王巧紅 吳 霞
(上海交通大學醫(yī)學院附屬仁濟醫(yī)院婦產(chǎn)科,上海市婦科腫瘤重點實驗室,上海200127)
免疫檢查點抑制劑治療中免疫相關不良反應的臨床表現(xiàn)及處理①
王巧紅 吳 霞
(上海交通大學醫(yī)學院附屬仁濟醫(yī)院婦產(chǎn)科,上海市婦科腫瘤重點實驗室,上海200127)
免疫檢查點阻斷治療是當今備受矚目的新興腫瘤治療方式。不同于以往其他治療方式,免疫檢查點抑制劑靶向機體免疫系統(tǒng)而非腫瘤細胞,旨在恢復并促進效應T細胞特異性識別和殺傷腫瘤細胞的功能,系統(tǒng)性增強全身的抗腫瘤免疫反應,因而代表了當前腫瘤治療模式的轉(zhuǎn)變。迄今多個臨床試驗已證實免疫檢查點抑制劑在晚期黑色素瘤、非小細胞肺癌(Non-small-cell lung cancer,NSCLC)及膀胱癌、腎細胞癌(Renal cell carcinoma,RCC)、霍奇金淋巴瘤、卵巢癌等惡性腫瘤中的客觀臨床作用。然而隨著越來越多臨床試驗的進行,免疫治療相關不良反應(Immune-related adverse events,irAEs)的發(fā)生引起了人們的重視。由于irAEs常常涉及包括皮膚、消化道、肝臟、內(nèi)分泌、呼吸等多系統(tǒng),并且可能迅速發(fā)展甚至致命,早期識別和處理成為臨床醫(yī)生面臨的一大挑戰(zhàn)。早期識別免疫檢查點抑制劑治療中的irAEs,并根據(jù)相關指南和臨床經(jīng)驗做出適當及時的處理,這是免疫檢查點抑制劑治療中不容忽視的內(nèi)容。本文就常見irAEs的臨床表現(xiàn)及處理作一介紹。
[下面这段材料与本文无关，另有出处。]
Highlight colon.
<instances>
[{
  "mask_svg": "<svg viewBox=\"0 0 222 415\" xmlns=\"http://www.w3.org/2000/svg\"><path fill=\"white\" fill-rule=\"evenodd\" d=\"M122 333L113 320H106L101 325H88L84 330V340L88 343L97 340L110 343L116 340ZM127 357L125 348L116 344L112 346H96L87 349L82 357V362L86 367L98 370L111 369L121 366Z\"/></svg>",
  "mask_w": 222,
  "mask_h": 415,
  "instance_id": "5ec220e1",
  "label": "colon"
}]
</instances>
目前已知的免疫檢查點包括:程序性死亡蛋白1(Programmed death protein-1,PD-1)、細胞毒T淋巴細胞相關抗原4(Cytotoxic T-lymphocyte-associated antigen-4,CTLA-4)、淋巴細胞活化基因3(Lyphocyte activation gene 3,LAG3)等[1]。免疫檢查點分子的效應可以通過單抗阻斷共抑制受體或刺激共刺激受體進行調(diào)節(jié)。表達于T細胞的受體CTLA-4是第一個發(fā)現(xiàn)的免疫檢查點分子,激活后能抑制早期階段T細胞的活化從而抑制免疫反應。因此,阻斷CTLA-4能激活廣泛非特異性的免疫反應。抗CTLA-4藥物能有效治療晚期黑色素瘤,帶來總生存期(Overall survival,OS)的獲益[2]。2011年,美國FDA批準抗CTLA-4藥物Ipilimumab用于晚期黑色素瘤的治療。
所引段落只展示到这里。